Set down exactly the lines that run from the line with "transparent" to the end of the data, and nothing else.

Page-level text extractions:
* * *

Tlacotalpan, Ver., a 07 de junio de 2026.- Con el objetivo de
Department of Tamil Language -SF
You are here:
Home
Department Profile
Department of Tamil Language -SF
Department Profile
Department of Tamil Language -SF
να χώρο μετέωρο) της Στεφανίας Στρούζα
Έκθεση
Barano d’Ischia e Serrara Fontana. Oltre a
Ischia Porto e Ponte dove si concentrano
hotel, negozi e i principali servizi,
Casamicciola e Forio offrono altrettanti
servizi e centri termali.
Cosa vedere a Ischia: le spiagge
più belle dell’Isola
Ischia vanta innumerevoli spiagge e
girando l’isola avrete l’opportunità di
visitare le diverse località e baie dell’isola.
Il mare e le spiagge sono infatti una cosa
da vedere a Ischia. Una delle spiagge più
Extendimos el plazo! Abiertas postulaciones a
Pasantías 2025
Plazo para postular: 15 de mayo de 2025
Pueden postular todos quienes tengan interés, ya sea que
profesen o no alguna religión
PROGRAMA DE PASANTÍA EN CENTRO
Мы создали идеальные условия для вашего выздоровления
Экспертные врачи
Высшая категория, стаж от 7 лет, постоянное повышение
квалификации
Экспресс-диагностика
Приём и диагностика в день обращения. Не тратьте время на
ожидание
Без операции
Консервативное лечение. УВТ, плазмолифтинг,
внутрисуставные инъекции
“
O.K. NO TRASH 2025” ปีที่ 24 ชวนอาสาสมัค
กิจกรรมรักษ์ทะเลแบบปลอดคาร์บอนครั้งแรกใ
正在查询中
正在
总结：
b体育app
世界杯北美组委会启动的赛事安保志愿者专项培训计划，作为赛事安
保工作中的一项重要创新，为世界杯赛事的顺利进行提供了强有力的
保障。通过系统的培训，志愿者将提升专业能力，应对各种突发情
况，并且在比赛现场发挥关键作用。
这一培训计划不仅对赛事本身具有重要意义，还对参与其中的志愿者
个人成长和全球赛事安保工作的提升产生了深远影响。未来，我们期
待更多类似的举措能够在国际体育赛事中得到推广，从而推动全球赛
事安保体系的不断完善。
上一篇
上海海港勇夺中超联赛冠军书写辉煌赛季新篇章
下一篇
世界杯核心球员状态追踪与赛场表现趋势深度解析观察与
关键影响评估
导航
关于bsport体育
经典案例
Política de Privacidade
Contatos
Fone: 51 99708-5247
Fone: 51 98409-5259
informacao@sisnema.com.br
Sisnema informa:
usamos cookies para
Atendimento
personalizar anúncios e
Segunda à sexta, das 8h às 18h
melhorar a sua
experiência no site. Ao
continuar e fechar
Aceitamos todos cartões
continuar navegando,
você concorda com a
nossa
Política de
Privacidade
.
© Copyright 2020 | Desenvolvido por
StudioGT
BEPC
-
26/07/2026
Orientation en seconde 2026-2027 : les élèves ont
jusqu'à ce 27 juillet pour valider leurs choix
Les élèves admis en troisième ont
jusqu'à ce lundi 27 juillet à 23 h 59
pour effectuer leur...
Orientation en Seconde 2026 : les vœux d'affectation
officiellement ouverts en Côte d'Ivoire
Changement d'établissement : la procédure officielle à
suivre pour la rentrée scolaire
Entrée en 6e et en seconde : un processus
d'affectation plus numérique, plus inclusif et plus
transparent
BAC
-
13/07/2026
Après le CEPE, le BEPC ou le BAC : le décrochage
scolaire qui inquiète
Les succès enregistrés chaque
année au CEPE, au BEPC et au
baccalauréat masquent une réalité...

* * *

* [Result]
transparent
BAC
-
13/07/2026
Après le CEPE, le BEPC ou le BAC : le décrochage
scolaire qui inquiète
Les succès enregistrés chaque
année au CEPE, au BEPC et au
baccalauréat masquent une réalité...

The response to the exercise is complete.